Ask HN: Devs using LLMs, how are you keeping costs low for LLM calls locally?

throwaway888abc · on July 18, 2024

Use The Cache Luke...

Langchaing exemples:

[1] Caching https://python.langchain.com/v0.1/docs/modules/model_io/llms...

[2] Fake LLM https://js.langchain.com/v0.1/docs/integrations/llms/fake/

spruce_tips · on July 18, 2024

options if im not using langchain?

ricktdotorg · on July 18, 2024

Cloudflare AI gateway [0]

[0] https://developers.cloudflare.com/ai-gateway/configuration/c...

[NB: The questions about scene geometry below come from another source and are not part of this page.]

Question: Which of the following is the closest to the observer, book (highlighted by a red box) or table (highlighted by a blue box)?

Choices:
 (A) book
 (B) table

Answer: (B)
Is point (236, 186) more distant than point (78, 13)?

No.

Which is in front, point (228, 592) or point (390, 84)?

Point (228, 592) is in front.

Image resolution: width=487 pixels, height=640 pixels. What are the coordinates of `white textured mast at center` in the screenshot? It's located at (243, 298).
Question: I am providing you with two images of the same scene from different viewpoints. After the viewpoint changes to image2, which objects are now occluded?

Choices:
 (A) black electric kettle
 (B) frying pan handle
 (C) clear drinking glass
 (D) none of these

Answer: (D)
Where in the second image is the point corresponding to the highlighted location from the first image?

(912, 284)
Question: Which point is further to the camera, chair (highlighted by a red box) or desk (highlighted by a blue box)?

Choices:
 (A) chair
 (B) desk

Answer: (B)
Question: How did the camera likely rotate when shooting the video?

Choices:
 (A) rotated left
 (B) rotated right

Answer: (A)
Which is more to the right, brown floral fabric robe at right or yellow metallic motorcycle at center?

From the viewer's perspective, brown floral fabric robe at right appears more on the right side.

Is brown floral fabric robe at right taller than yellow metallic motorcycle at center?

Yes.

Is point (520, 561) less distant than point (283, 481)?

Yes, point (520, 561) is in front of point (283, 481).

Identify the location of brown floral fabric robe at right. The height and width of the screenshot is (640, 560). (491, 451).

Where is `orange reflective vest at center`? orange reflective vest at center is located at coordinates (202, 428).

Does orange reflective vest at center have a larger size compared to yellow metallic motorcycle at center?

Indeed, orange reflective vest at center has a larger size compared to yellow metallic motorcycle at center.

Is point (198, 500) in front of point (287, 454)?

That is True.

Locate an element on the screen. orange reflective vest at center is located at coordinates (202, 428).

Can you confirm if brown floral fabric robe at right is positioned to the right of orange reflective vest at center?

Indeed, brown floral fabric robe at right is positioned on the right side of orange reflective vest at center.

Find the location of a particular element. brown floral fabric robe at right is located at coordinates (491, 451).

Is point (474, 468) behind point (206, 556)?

spruce_tips · on July 18, 2024

options if im not using cloudflare?

retrovrv · on July 19, 2024

there's an open source ai gateway - https://github.com/Portkey-AI/gateway

throwaway888abc · on July 18, 2024

You can do it easily with object caching / function memorization patterns in any modern language which should fit your desired solution. Best of luck!

roh26it · on July 19, 2024

Here's a mega guide on keeping costs low with LLMs - https://portkey.ai/blog/implementing-frugalgpt-smarter-llm-u...

tl;dr: - Keep prompts short, combine prompts or make more detailed prompts but go to a smaller model - Simple and semantic cache lookups - Classify tasks and route to the best LLM using an AI gateway

Portkey.ai could help with a lot of this

retrovrv · on July 19, 2024

came across this guide earlier - valuable insights. thanks for sharing!